While the $45 million swindle is one of the largest ever, security experts say banks deal with similar, albeit smaller, thefts regularly - they are just rarely disclosed.
By 2013, the amount of money that was placed onto reloadable prepaid cards reached about $201.9 billion from $28.6 billion in 2009, according to a report published by Mercator Advisory Group.
"Of all the types of cards that are there, prepaid cards is the fastest growing category," said Scott Valentin, analyst with FBR Capital Markets & Co.
"With cash payments slowing and an increase in mobile payment and online commerce, the importance of these cards is only going to increase," Valentin said. "With credit cards you need to be credit worthy and with debit cards you need a bank account. Prepaid cards gets you past these two issues and as a result are extremely popular."
That has raised concerns about the need for better security around prepaid cards, and the card processing companies that service them.
For more than a decade, banks have been required by U.S. law to ensure their electronic systems and those used by their outside contractors meet certain safety requirement.

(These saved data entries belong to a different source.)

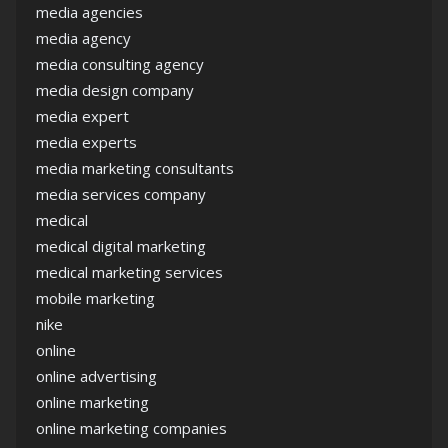
media agencies
media agency
media consulting agency
media design company
media expert
media experts
media marketing consultants
media services company
medical
medical digital marketing
medical marketing services
mobile marketing
nike
online
online advertising
online marketing
online marketing companies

U.S. banks using payment processors must have a contractual agreement that states the payment processor is meeting the same security standards the bank does.
The problem, said Doug Johnson, vice president for risk management policy at the American Bankers Association in Washington, is that U.S.-based banks, don't always find it easy to ensure that what is agreed in the contract with an overseas payment processor is really being implemented.
"I fully anticipate that regulatory agencies are going to spend increased time looking at third-party providers," Johnson said.
In the case of the two Middle Eastern banks, one used a U.S.-based credit card processor, while the other used one in India. The U.S.-based company's breach shows even third-party processors close to home can make banks vulnerable.
William B. Nelson, chief executive of a nonprofit security group advising the banking industry, said the case reminded him of the RBS WorldPay breach in 2008. In that attack, intruders into the arm of Royal Bank of Scotland took data on customers, created new cards, and then raised the daily withdrawal limits. They stole $9 million in a day.
The accused Russian mastermind of the scheme was convicted but received a suspended sentence. "It's a cash-out scheme, where they've been able to find a vulnerability in the card system," said Nelson, CEO of FS-ISAC, of the current case. "They are not really hitting bank accounts."